Section 1: social and ethical issues
by exposing the smart bored to the students it gives them another way to learn which makes them a well rounded individual.


section 3: Area of impact
education. The smart bored helps with education in a number of ways. it helps improve the learning process and helps with the education process.

Networking

many people use the Internet for networking, some examples of sites are:
1.Facebook
2.Myspace
3.Twitter
4. AIM
5. Geocites
just to name a few.

Authenticity: Facebook
Facebook has many security settings to ensure that the users are authentic and that everyone is safe. Authenticity ensures the safety of the user, so they feel comfortable using the site.
facebook is well known through out the world therefore has to authentic, there was nothing quite like it other than myspace, which by then had already accumulated a sour reputation.

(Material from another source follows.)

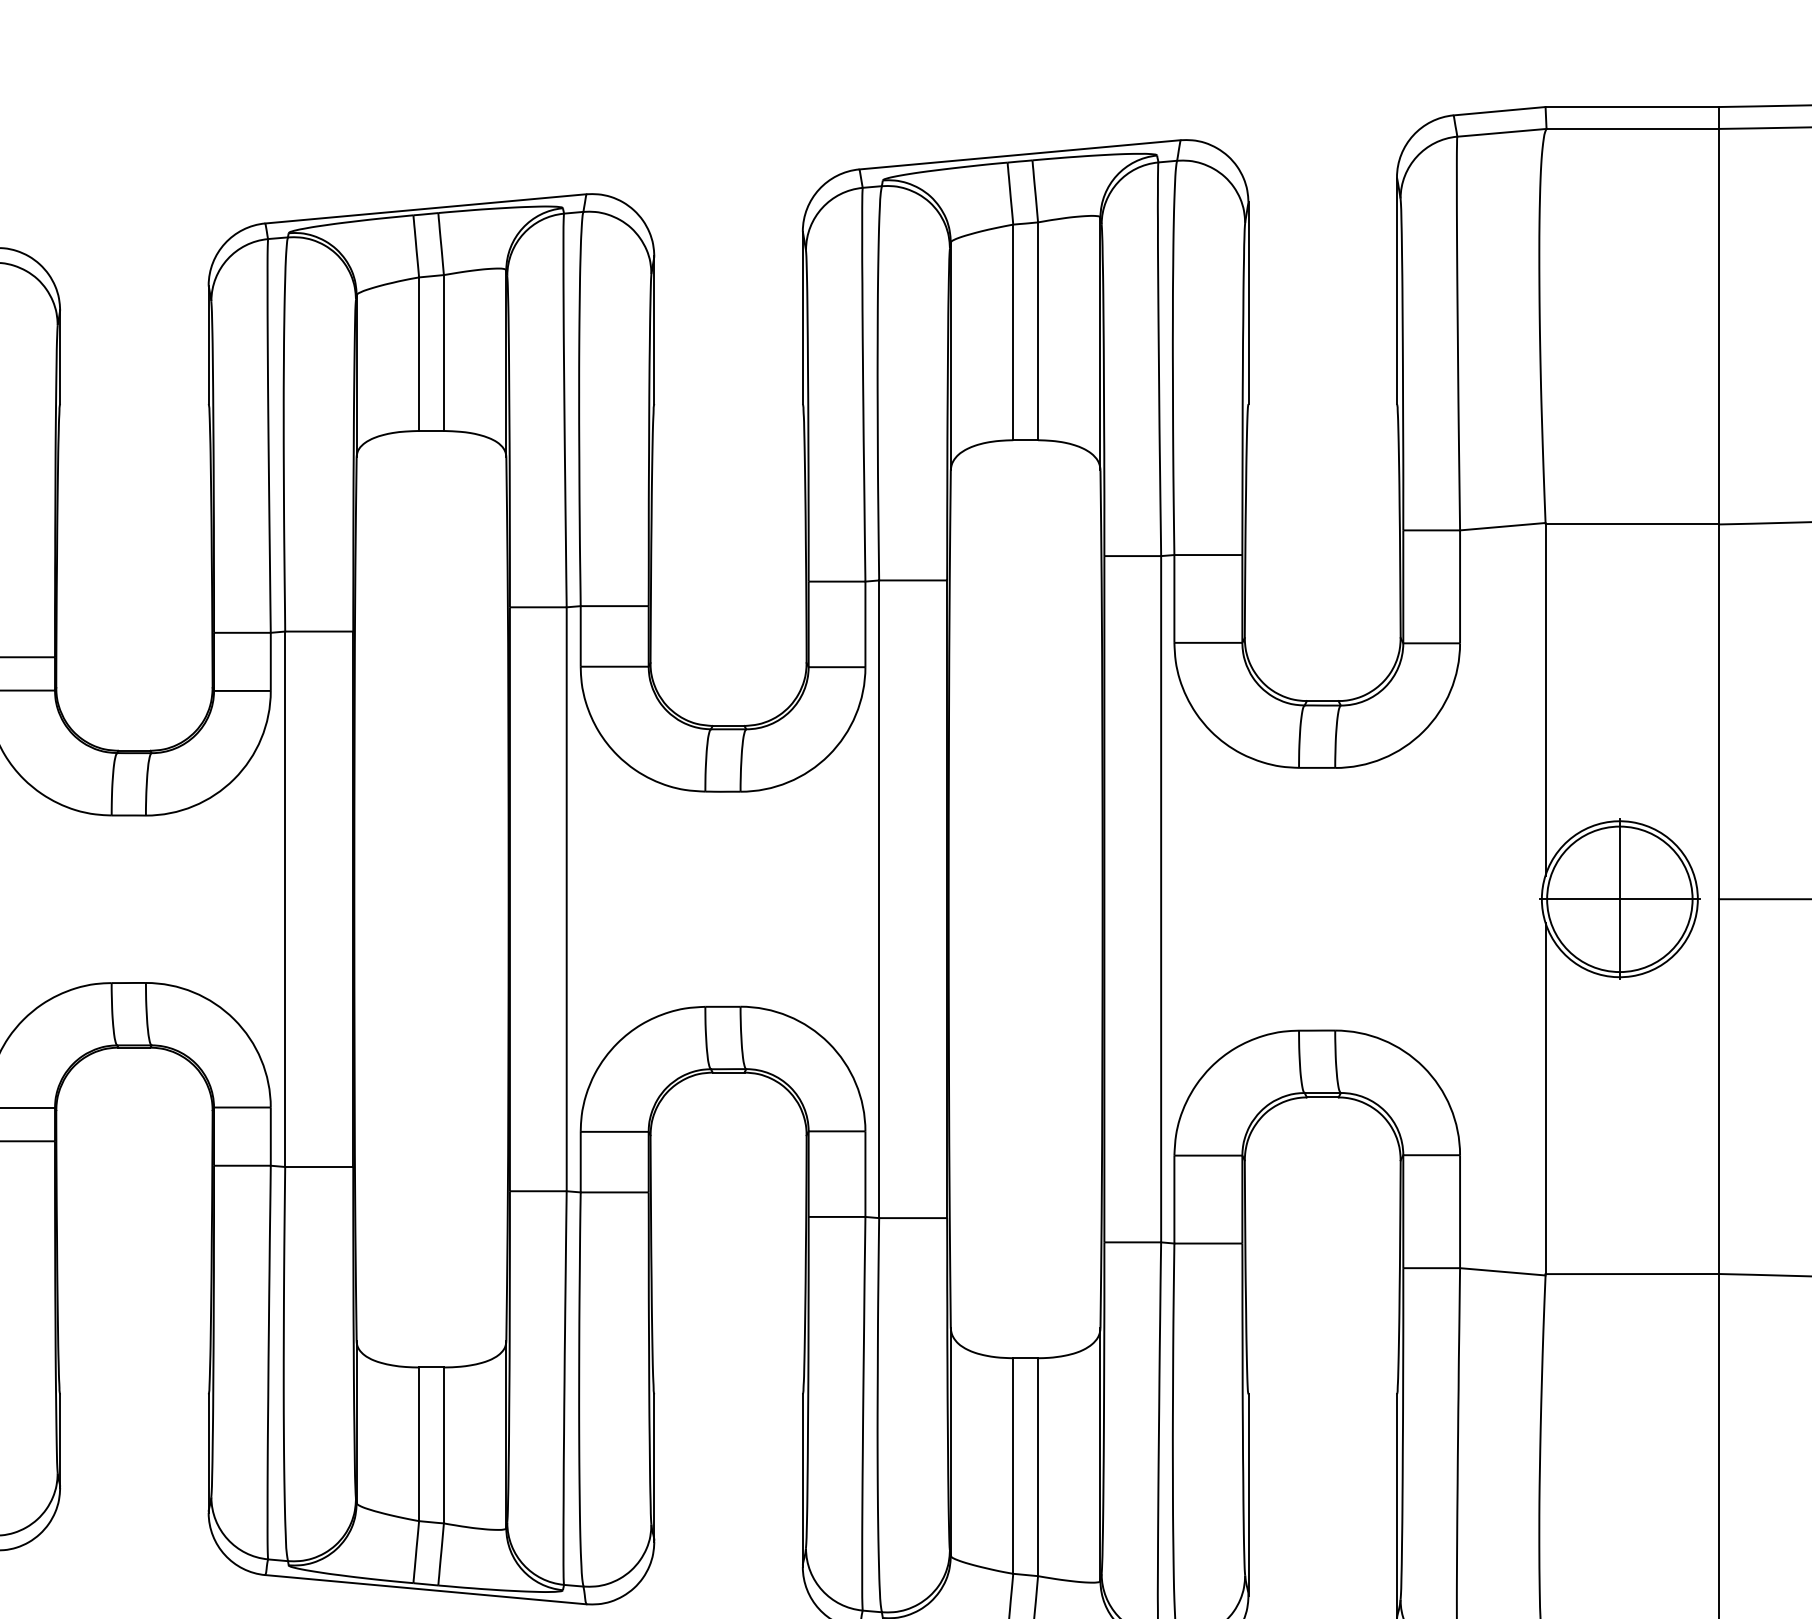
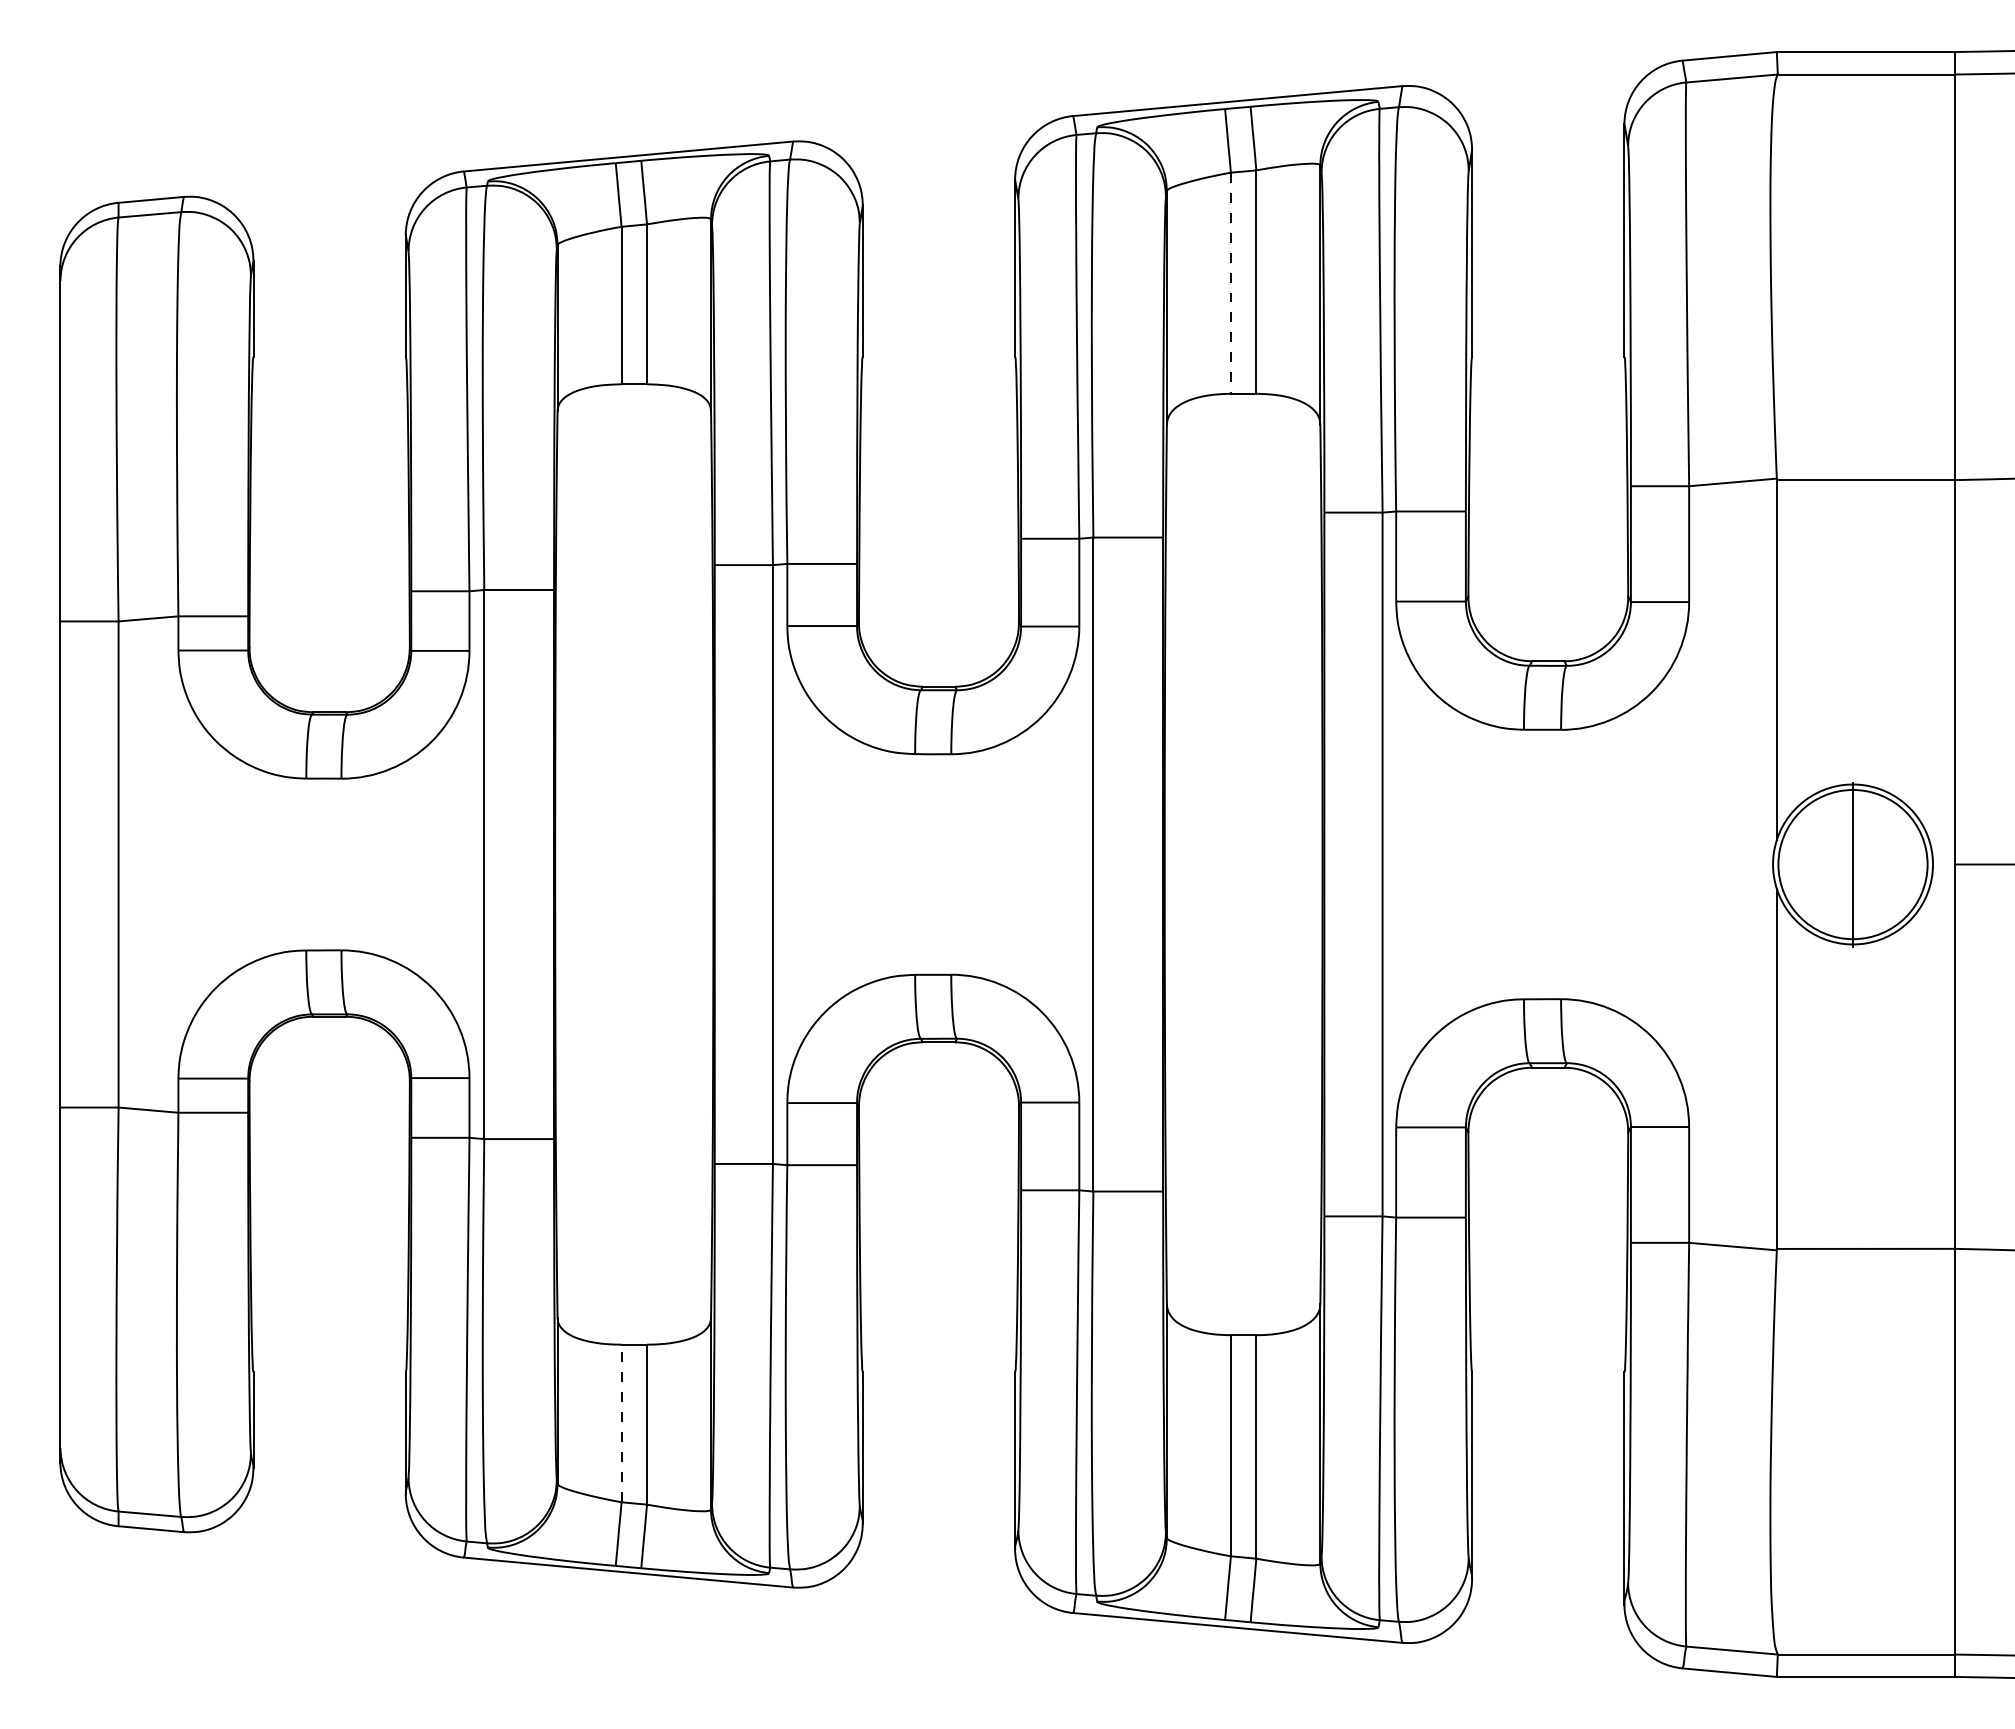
line: (1012, 332) -> (1230, 283), solid -> dashed
line: (1619, 899) -> (1852, 864), removed
line: (419, 1444) -> (621, 1423), solid -> dashed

Wednesday, August 19, 2009

Death star

Intellectual Property
the Death star in all its glory, will have to get a patents because of how original it is. but they dont have to get patents because they have siths to protect it. the Deathstar has amazing Software that only deathstar can have, They discovered how how to use technology to thier advantage and create a huge space station. It would be hard to duplicate, but if anyone everwanted to, they would be pretty wealthy for haveing such a station. If they want to keep the good, or rather evil, name of "death star" they should get a patent to protect it. if not Anikin or Princess leia would harness this technology to make one similar.

Tuesday, August 18, 2009

Aug. 18

list several ways you interact with computers in your daily life:



Computers are a major component in my life. it is a significant source of entertainment and communication. Also now that I'm in school, I'm on the computer more often due to ITGS. i keep fairly entertained on the computer. i go on networking sites such as Facebook, and use my email to talk to people for other cities, states and even countries. the computer is very important when it comes to school because most classes require me to type and print out homework assiments. also i use the Internet for research for school. when looking for news i go to the computer. my life would be very different without the computer.